We acknowledge the Gadigal of the Eora Nation, the traditional custodians of the Country on which the Art Gallery of NSW stands.

Marikit Santiago Hallowed Be Thy Name (collaboration with Maella Santiago, Santi Mateo Santiago and Sarita Santiago)

acrylic, house paint, pen, oil and gold leaf on found cardboard

166.5 x 121.5 cm

Marikit Santiago’s personal compositions reflect her lived experience as a Filipina–Australian and depict her three children, with whom she makes the work and to whom she dedicates her practice.

Santiago has reframed biblical narratives, portraying herself as Eve and her husband Shawn as Adam, grappling with temptation alongside their children.

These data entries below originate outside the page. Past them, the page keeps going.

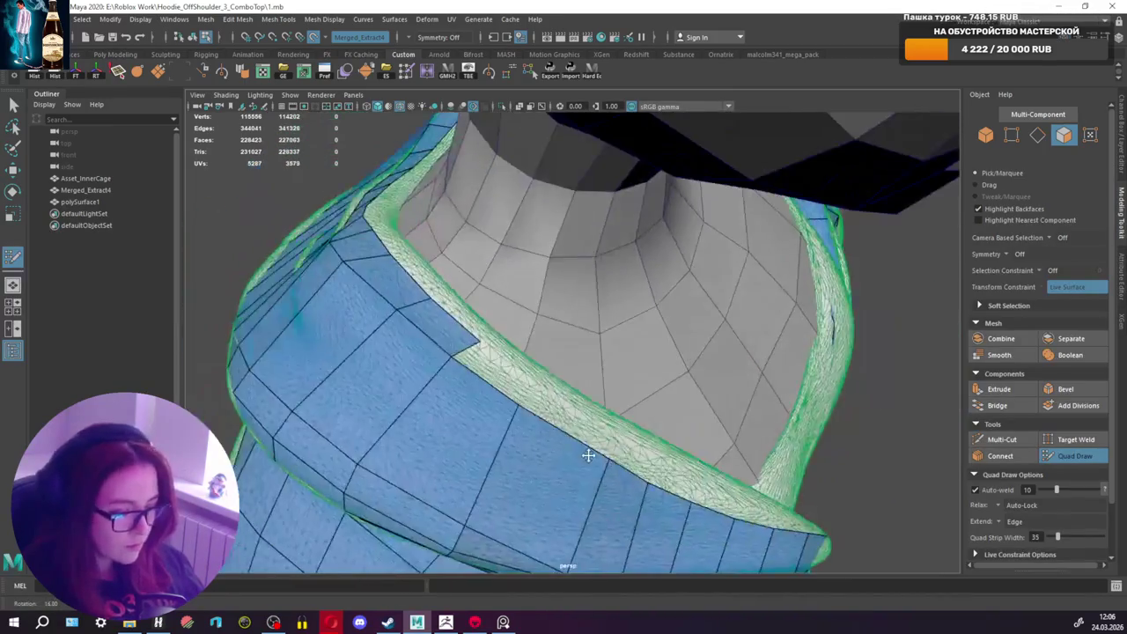
left_click(495, 375, "shift")
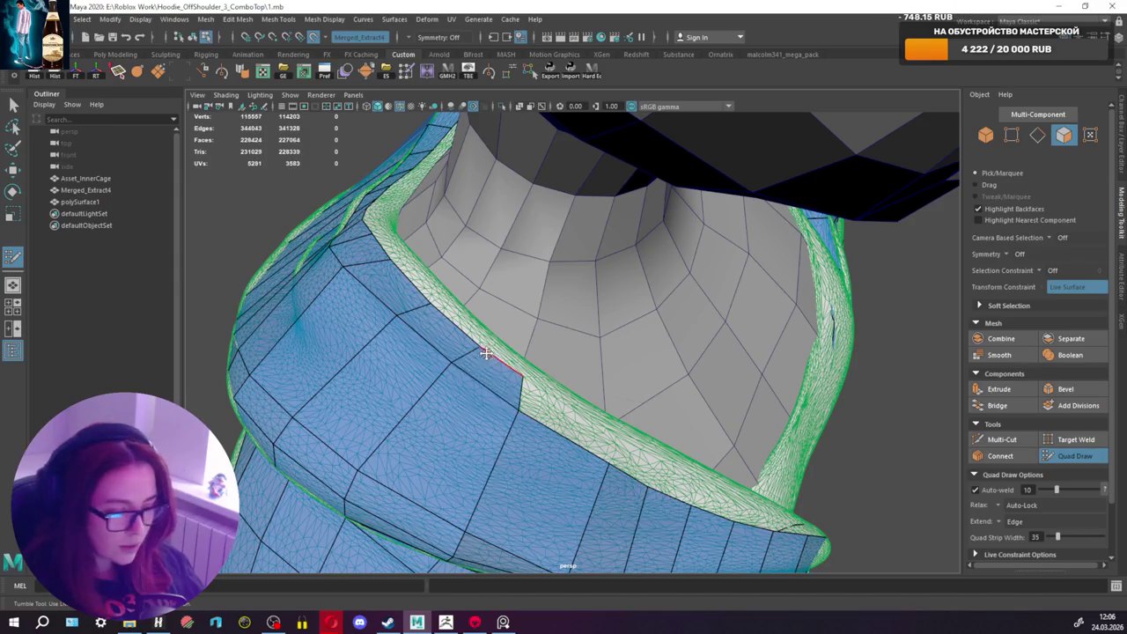
left_click_drag(494, 375, 546, 428, "alt")
left_click_drag(518, 472, 487, 407, "alt")
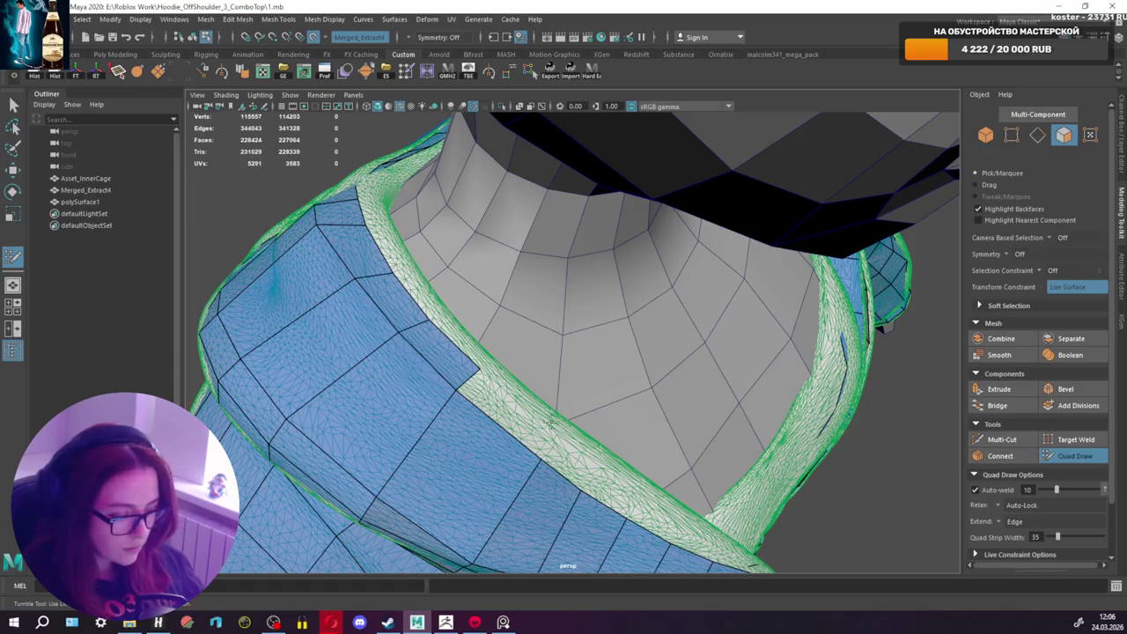
left_click(532, 424, "shift")
left_click_drag(531, 424, 516, 433, "alt")
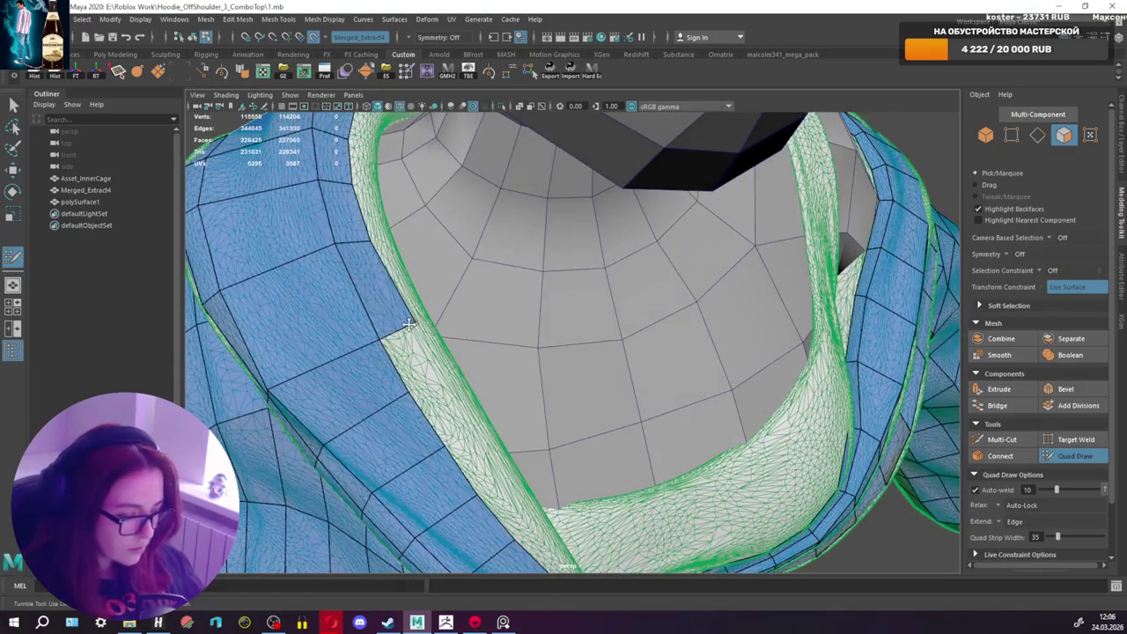
left_click(419, 361, "shift")
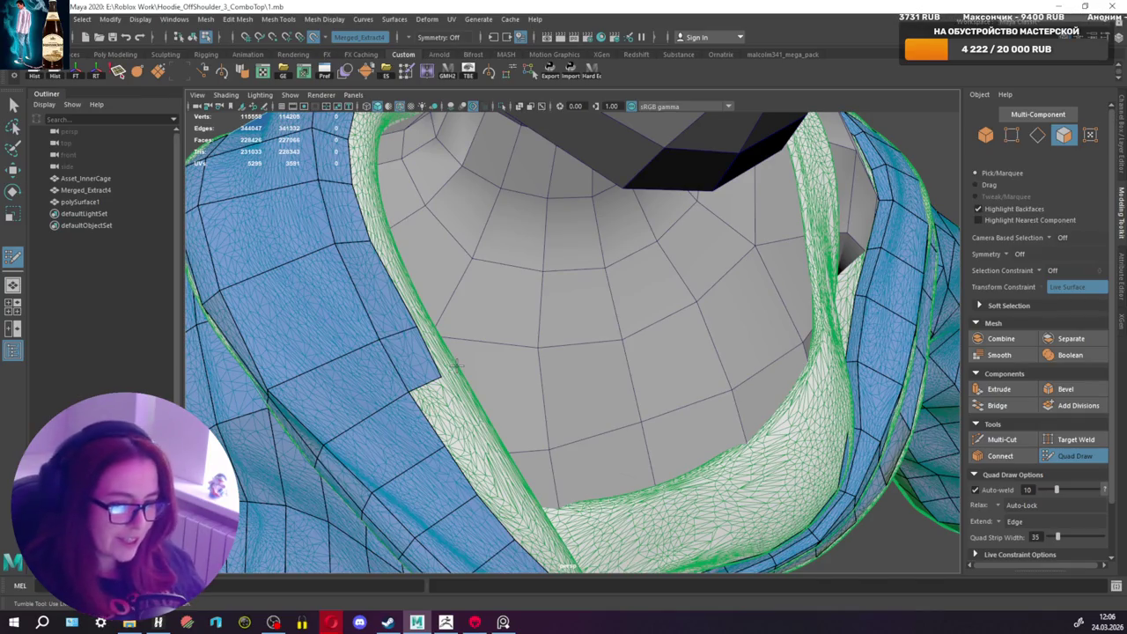
left_click_drag(455, 366, 432, 384, "alt")
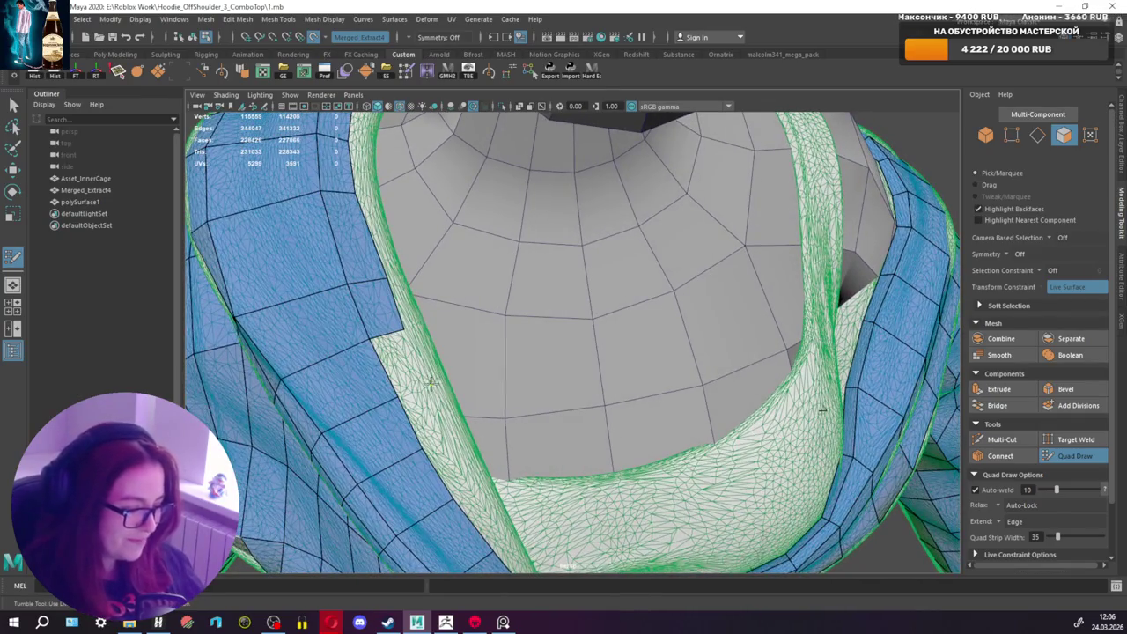
right_click_drag(409, 368, 452, 317, "alt")
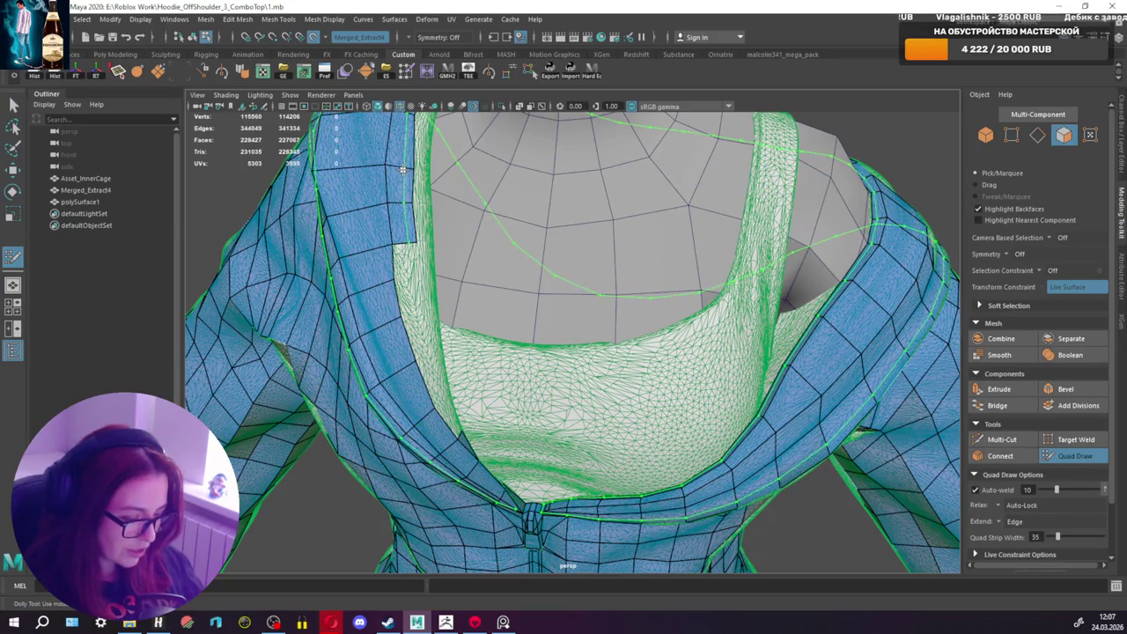
Step: Add two quads along the front hood edge of the retopology mesh
scroll(404, 170, "up", 3)
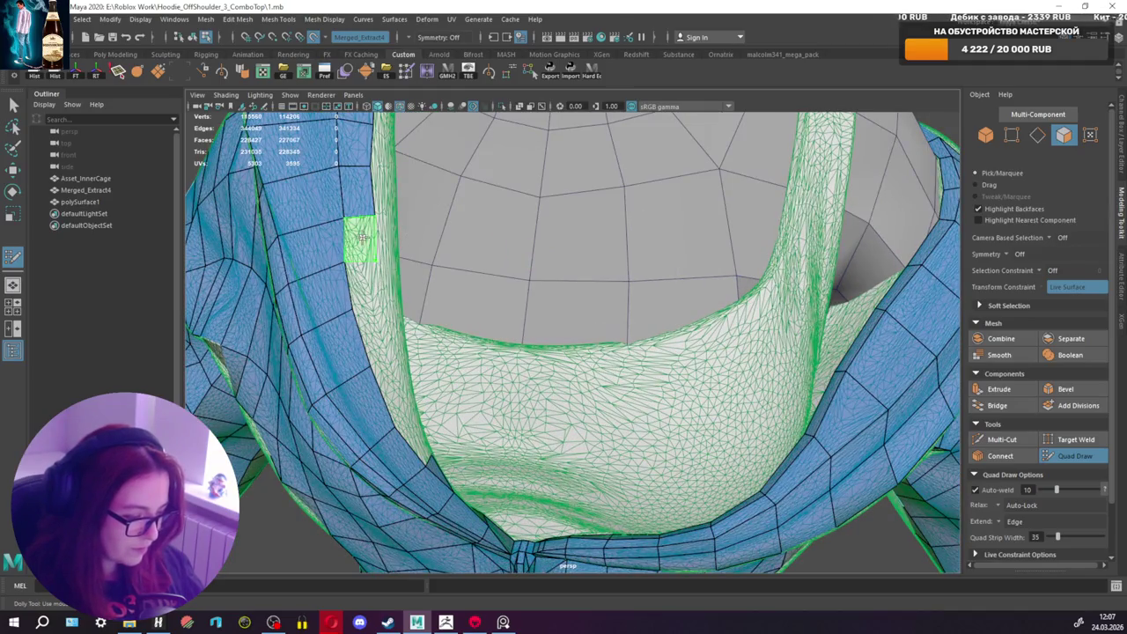
left_click(361, 238, "shift")
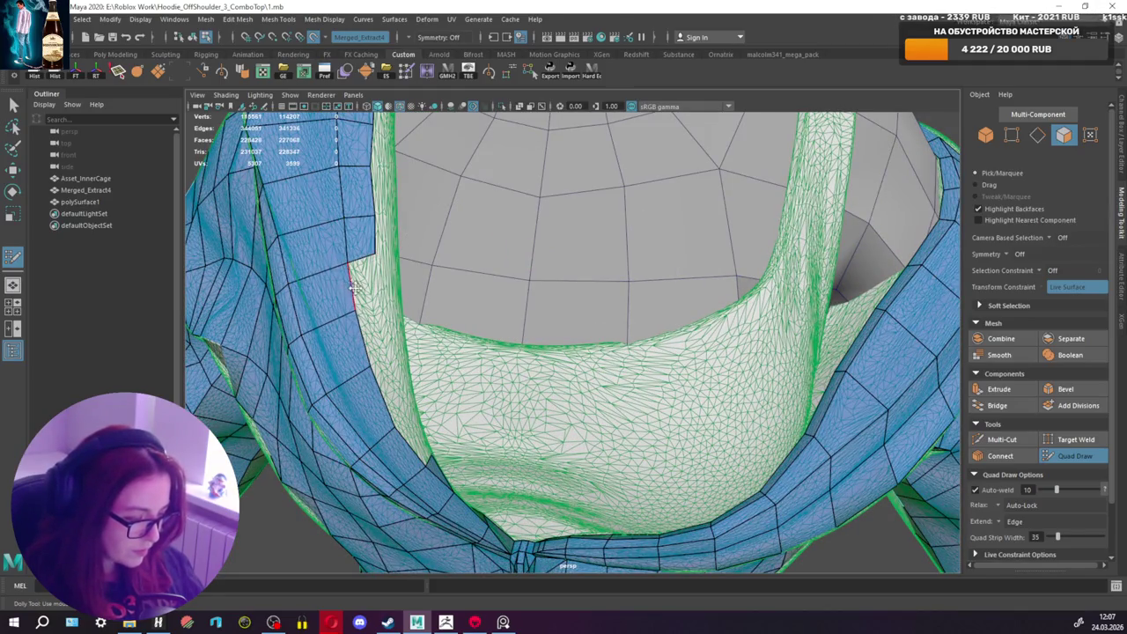
left_click(379, 304, "shift")
Step: Leave Quad Draw and put the retopology mesh in face selection mode
key("q")
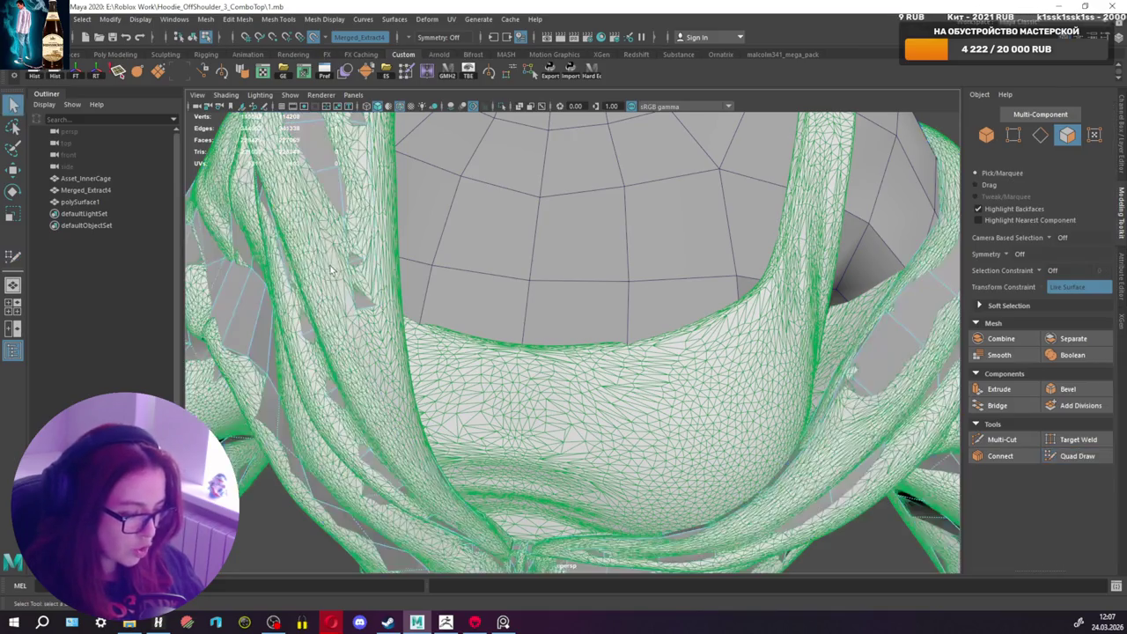
right_click_drag(320, 238, 326, 204)
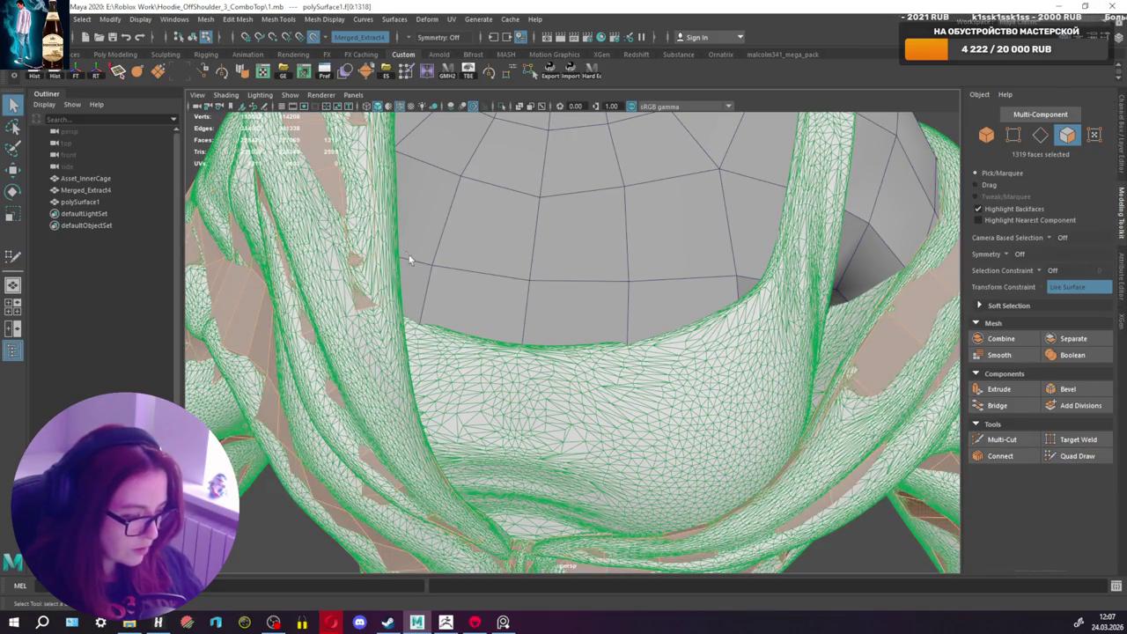
right_click_drag(409, 260, 357, 280, "alt")
Step: Resume Quad Draw and add three quads along the inner hood edge toward the neckline
left_click(1076, 455)
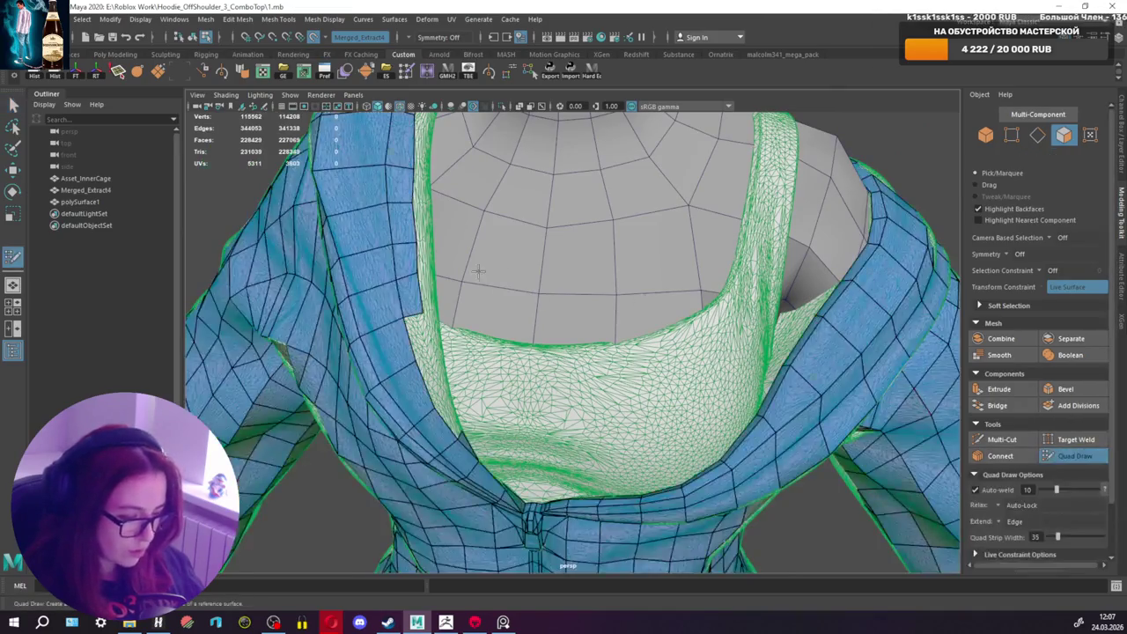
scroll(393, 354, "up", 2)
left_click(375, 332, "shift")
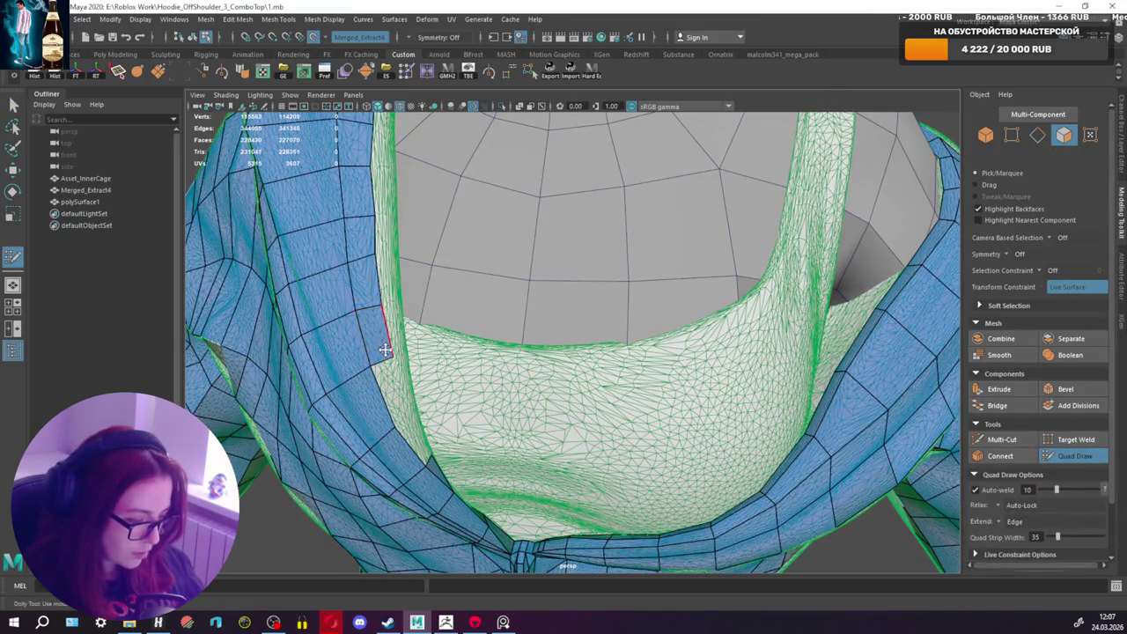
left_click(404, 410, "shift")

This group portrait, Hallowed Be Thy Name, takes its title from a Christian prayer that begins ‘Our Father’. It is a response to her decision to change her children’s surname to her own.

‘My radical stance against this patriarchal custom has left me and my children in a precarious position,’ explains Santiago. ‘Wearing the traditional barong Tagalog dress of the Philippines, we are surrounded by foliage, and each child is holding their favourite, albeit deadly, Australian native animal and biblical symbol of sin: a blue-ringed octopus, inland taipan and saltwater crocodile.

‘In my garden of good intentions, evil lurks everywhere. Good deeds rarely go unpunished. In my quest to demonstrate to my children what is possible, perhaps they’re just inheriting my sins.’

A three-time Archibald finalist, Santiago won the Sulman Prize 2020 with a painting of her three children. Her daughter Maella Santiago is a finalist in the Young Archie 2023.